■ WORKING DATA ■
---------------

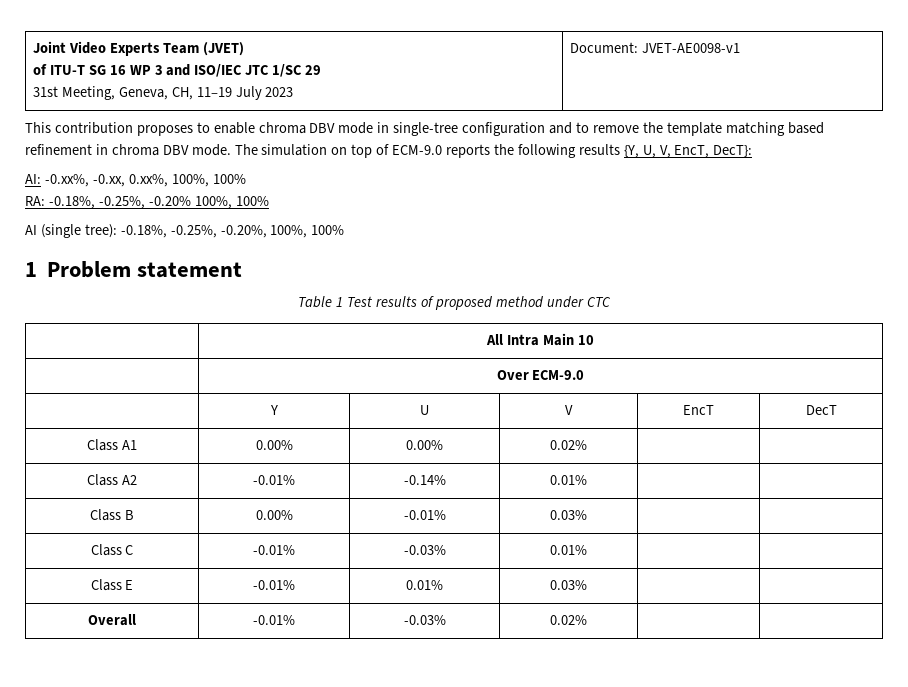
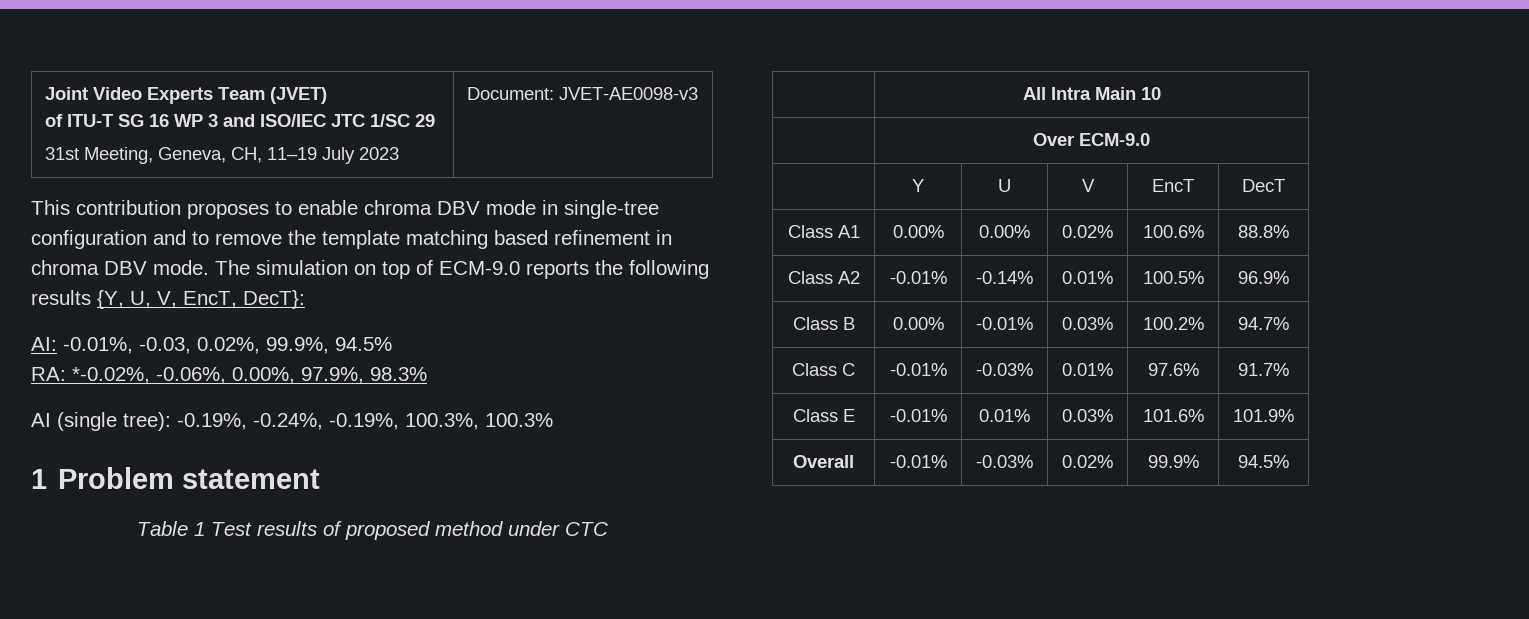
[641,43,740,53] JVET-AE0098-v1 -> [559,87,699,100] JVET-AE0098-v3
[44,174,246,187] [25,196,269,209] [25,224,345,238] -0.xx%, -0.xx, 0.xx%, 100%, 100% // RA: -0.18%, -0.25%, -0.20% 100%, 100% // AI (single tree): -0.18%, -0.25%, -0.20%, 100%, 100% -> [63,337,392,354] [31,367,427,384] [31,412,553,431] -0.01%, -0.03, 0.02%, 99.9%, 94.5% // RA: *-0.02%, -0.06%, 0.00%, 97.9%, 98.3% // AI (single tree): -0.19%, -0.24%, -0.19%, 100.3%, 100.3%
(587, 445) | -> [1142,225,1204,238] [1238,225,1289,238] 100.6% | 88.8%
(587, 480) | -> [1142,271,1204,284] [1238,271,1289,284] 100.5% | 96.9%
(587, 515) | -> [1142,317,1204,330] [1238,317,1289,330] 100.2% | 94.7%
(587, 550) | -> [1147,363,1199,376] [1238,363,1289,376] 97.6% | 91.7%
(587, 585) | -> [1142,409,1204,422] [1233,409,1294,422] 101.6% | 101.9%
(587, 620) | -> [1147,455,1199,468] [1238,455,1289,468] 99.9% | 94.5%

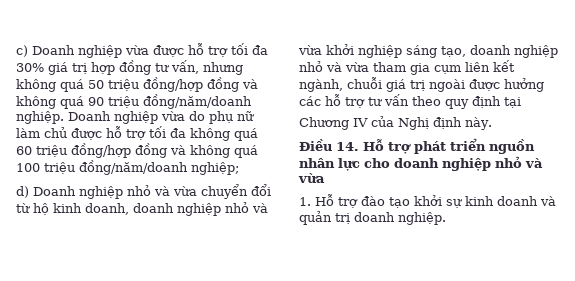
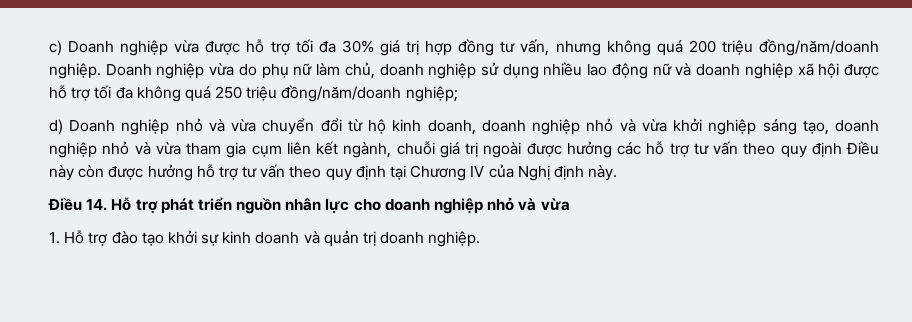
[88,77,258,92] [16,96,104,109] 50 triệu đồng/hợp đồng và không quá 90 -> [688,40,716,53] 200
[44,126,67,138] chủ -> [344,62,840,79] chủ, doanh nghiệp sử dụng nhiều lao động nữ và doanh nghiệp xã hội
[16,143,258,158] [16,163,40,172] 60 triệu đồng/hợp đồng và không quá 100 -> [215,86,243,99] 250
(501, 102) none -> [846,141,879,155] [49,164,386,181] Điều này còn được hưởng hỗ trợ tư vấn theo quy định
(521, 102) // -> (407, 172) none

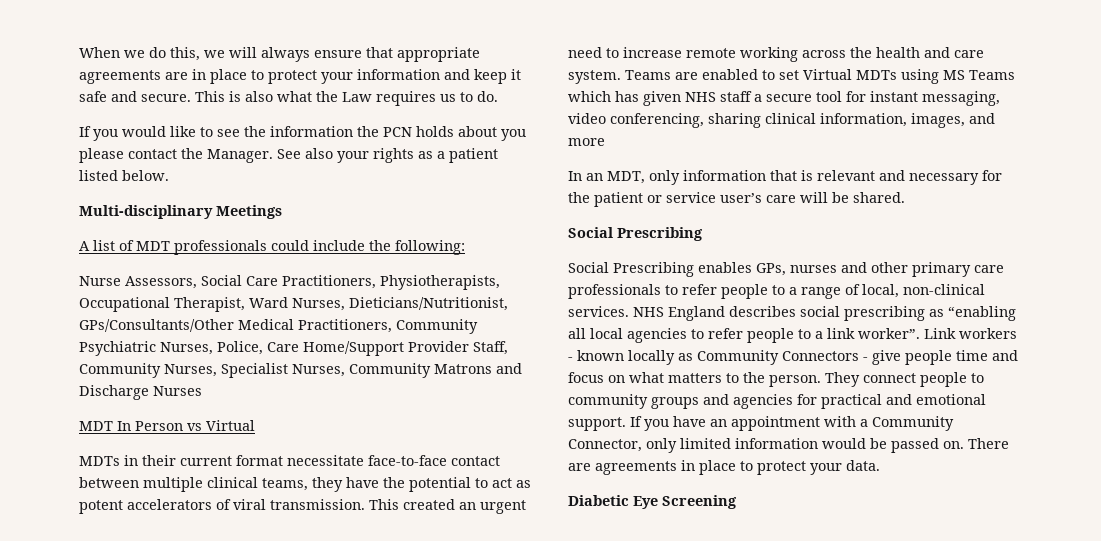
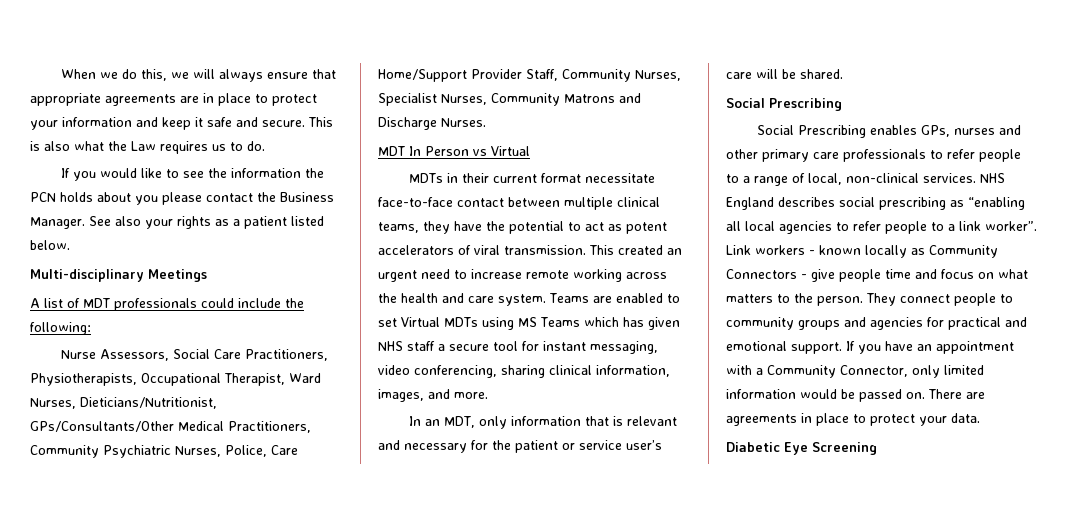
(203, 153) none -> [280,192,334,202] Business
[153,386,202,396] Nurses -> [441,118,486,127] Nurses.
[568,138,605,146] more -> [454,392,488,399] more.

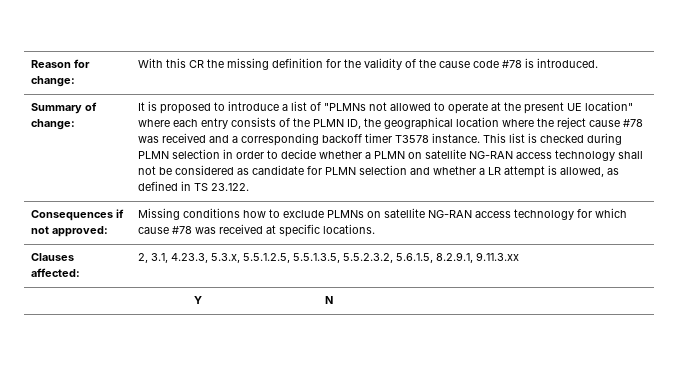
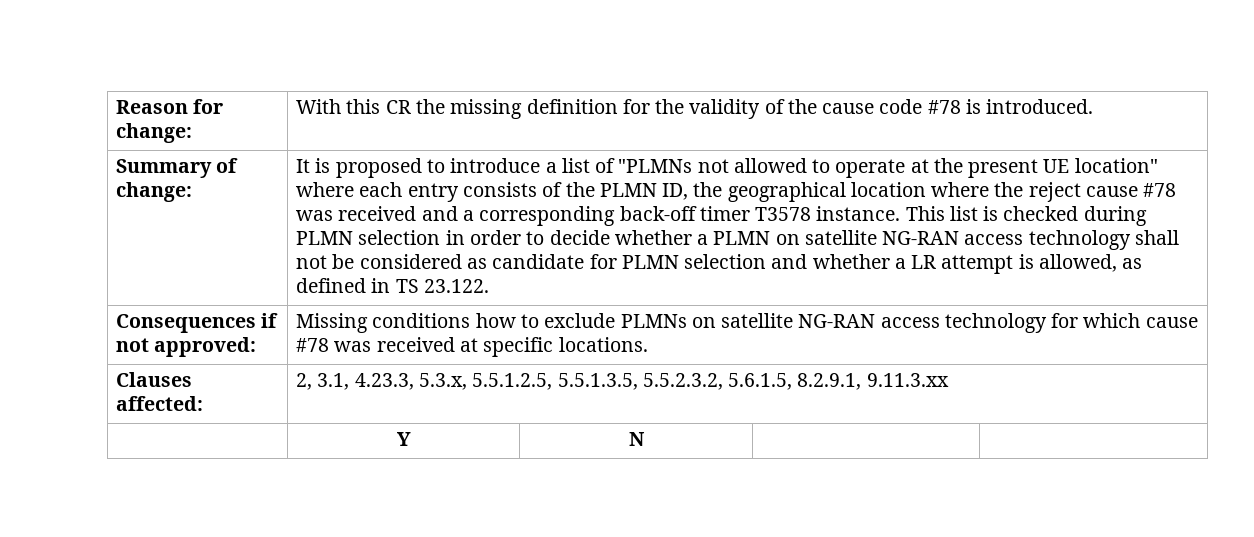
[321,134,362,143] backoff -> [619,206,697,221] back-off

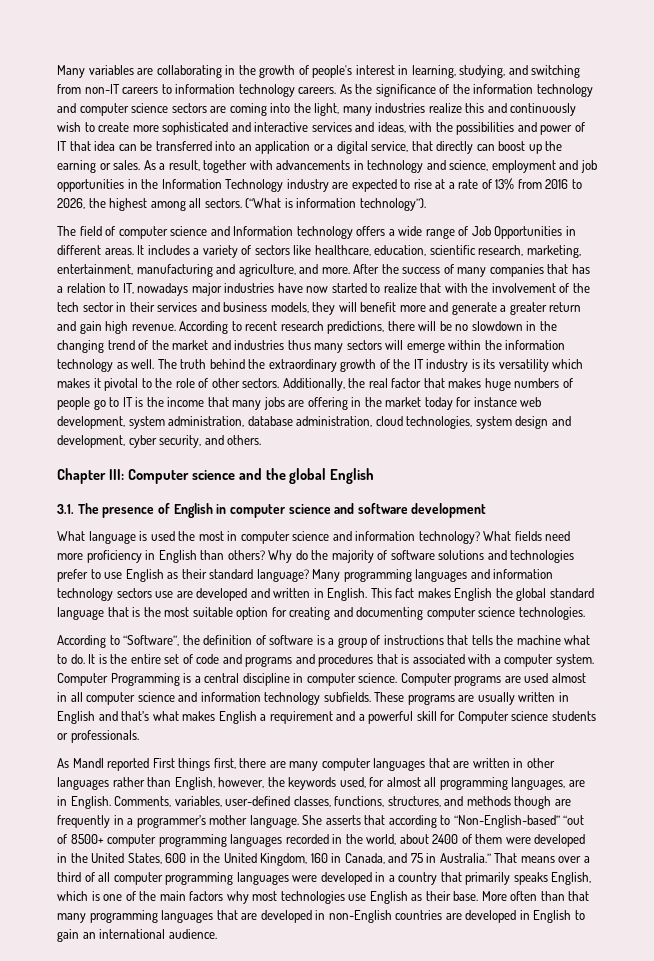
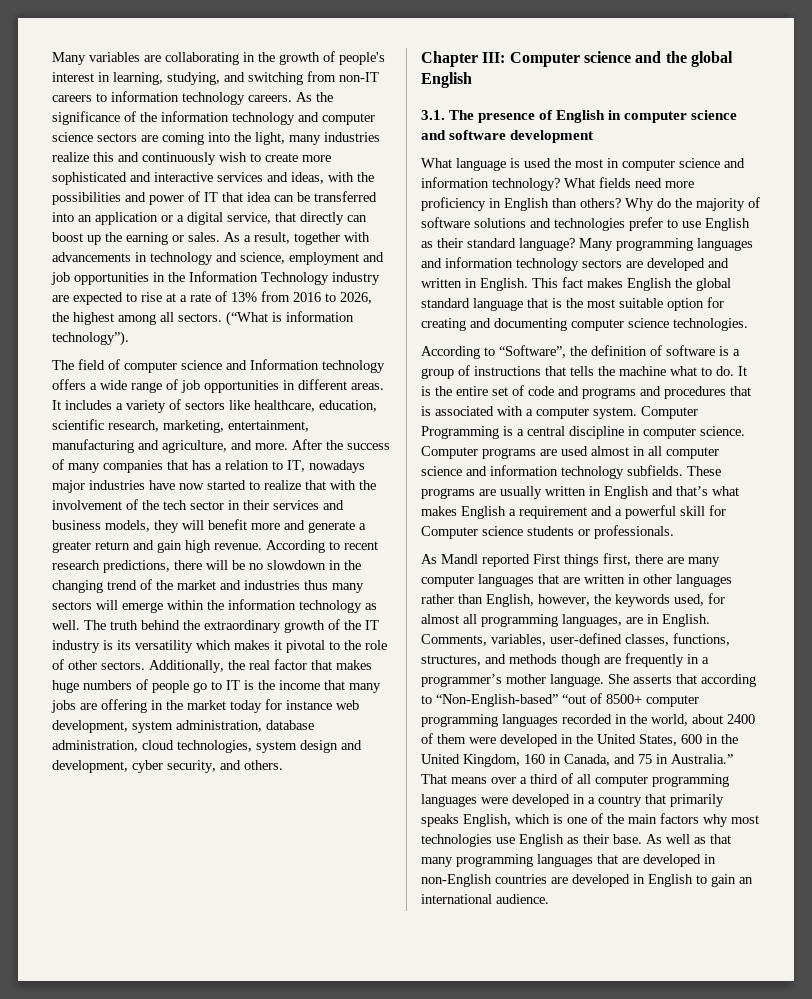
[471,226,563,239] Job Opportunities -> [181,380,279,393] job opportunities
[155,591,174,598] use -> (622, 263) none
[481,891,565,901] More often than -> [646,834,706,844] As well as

---------------

■ EXERCISE INSTRUCTIONS ■
Copy down every line of the material above that includes the string "triệu".

■ EXERCISE RESPONSE ■
[88,77,258,92] [16,96,104,109] 50 triệu đồng/hợp đồng và không quá 90 -> [688,40,716,53] 200
[16,143,258,158] [16,163,40,172] 60 triệu đồng/hợp đồng và không quá 100 -> [215,86,243,99] 250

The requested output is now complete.